The transfer of tax credits from construction bonuses, starting with the superbonus, will increase the deficit in 2022, recalculated based on the new Eurostat rules. Last year, now attests to Istat, the debt was 8% of GDP, surpassing the target of 5.6% indicated by the Meloni government in the updated Note to the Def revised and integrated in November. And this is because the debt, an improvement compared to the 9% recorded in 2021, was revised following the change introduced in the accounting treatment of tax credits, which led to a worsening revision of the deficit/GDP ratio for the years 2020 and 2021 equal to -0.2 and -1.8 percentage points, respectively. In 2020, the deficit thus stood at 9.7% of GDP, compared to the 9.5% estimated in last September, and in 2021 the net debt was adjusted to 9%, compared to the 7.2% previously forecast.
In absolute terms, the debt for 2022 is equal to 153.447 billion euros, decreasing by around 7.8 billion compared to the previous year. However, this is a deficit level much higher than that which would have been generated by a GDP growth of 3.7% certified today by Istat, a “decisive growth” but lower than that of 2021 and lower than the 3.9% of the preliminary estimates. The debt/GDP ratio fell to 144.7%, from 149.8% in 2021, a better value than the estimate included in the Nadef which, for 2022, pointed to a debt of 145.7% of GDP. And the tax burden was 43.5%, higher than the previous year, due to the growth in tax and social security revenues (+7%) higher than that of GDP at current prices (+6.8%).
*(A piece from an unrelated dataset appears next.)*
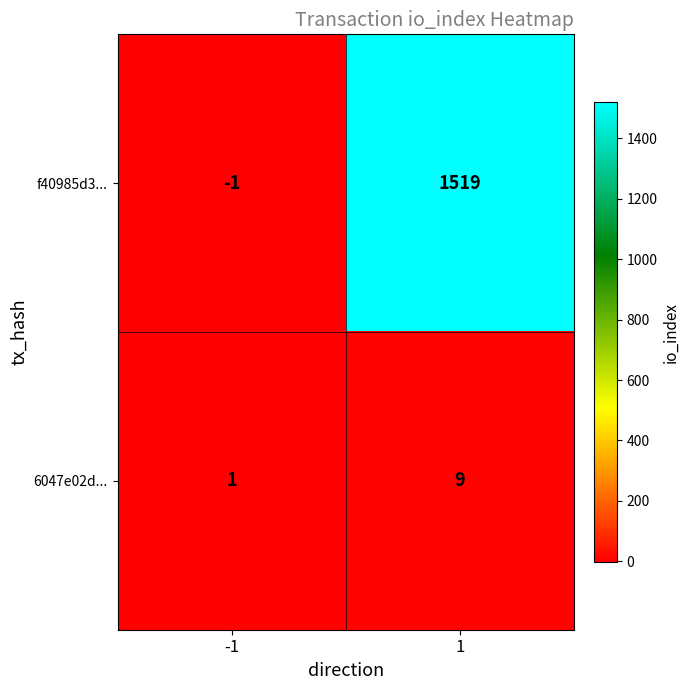

What is the difference between the highest and lowest values at -1?

2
The strongest impetus for GDP growth comes from domestic demand. In 2022, final consumption expenditure grew by 4.6% in volume (+4.7% in 2021), driven by expenditure on hotels, restaurants and cultural services, having contributed to GDP growth. Expenditure on consumption of goods, according to Istat, increased by 2.4% and services by 8.8%. The most significant increases, in terms of volume, can be seen in expenditure on hotels and restaurants (+26.3%), recreation and culture (+19.6%) and clothing and footwear (+14.8%). Negative changes were registered in expenses with food and non-alcoholic beverages (-3.7%), with education (-1.2%) and with health services (-0.4%).
Source: IL Tempo

Roy Brown is a renowned economist and author at The Nation View. He has a deep understanding of the global economy and its intricacies. He writes about a wide range of economic topics, including monetary policy, fiscal policy, international trade, and labor markets.